> _Aim of the task_
Please begin at the line that has "collection date: 1975-08-01" and continue through the end of the items, giving those lines again with "locality" switched to "place" and everything else left unchanged.

> _Input rows_

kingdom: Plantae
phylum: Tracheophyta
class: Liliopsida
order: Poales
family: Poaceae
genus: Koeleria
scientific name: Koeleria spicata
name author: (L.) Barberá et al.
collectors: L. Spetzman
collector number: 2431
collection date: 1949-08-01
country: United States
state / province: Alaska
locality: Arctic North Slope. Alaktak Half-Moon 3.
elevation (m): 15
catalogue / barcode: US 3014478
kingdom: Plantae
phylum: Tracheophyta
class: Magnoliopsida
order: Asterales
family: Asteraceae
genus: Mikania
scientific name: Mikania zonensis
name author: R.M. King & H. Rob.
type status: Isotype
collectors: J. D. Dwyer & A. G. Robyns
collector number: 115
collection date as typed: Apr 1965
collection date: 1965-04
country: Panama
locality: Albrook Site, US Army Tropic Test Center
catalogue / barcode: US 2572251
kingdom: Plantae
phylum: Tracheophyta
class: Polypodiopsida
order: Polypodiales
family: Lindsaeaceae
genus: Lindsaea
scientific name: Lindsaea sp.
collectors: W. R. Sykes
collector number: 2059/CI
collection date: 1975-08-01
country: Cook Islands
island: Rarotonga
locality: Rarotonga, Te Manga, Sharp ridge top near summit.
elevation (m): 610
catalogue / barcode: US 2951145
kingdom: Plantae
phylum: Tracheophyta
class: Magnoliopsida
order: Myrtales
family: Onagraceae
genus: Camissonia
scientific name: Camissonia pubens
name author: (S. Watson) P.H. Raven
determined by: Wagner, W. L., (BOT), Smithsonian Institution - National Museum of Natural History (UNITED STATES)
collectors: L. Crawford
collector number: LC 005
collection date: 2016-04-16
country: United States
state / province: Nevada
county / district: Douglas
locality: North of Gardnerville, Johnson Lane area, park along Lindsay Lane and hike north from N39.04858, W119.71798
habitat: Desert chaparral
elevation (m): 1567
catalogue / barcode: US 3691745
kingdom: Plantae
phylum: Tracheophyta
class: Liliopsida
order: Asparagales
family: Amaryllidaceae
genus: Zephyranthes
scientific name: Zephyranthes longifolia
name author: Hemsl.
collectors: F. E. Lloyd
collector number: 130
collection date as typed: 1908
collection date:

> _Output for this exercise_
collection date: 1975-08-01
country: Cook Islands
island: Rarotonga
place: Rarotonga, Te Manga, Sharp ridge top near summit.
elevation (m): 610
catalogue / barcode: US 2951145
kingdom: Plantae
phylum: Tracheophyta
class: Magnoliopsida
order: Myrtales
family: Onagraceae
genus: Camissonia
scientific name: Camissonia pubens
name author: (S. Watson) P.H. Raven
determined by: Wagner, W. L., (BOT), Smithsonian Institution - National Museum of Natural History (UNITED STATES)
collectors: L. Crawford
collector number: LC 005
collection date: 2016-04-16
country: United States
state / province: Nevada
county / district: Douglas
place: North of Gardnerville, Johnson Lane area, park along Lindsay Lane and hike north from N39.04858, W119.71798
habitat: Desert chaparral
elevation (m): 1567
catalogue / barcode: US 3691745
kingdom: Plantae
phylum: Tracheophyta
class: Liliopsida
order: Asparagales
family: Amaryllidaceae
genus: Zephyranthes
scientific name: Zephyranthes longifolia
name author: Hemsl.
collectors: F. E. Lloyd
collector number: 130
collection date as typed: 1908
collection date:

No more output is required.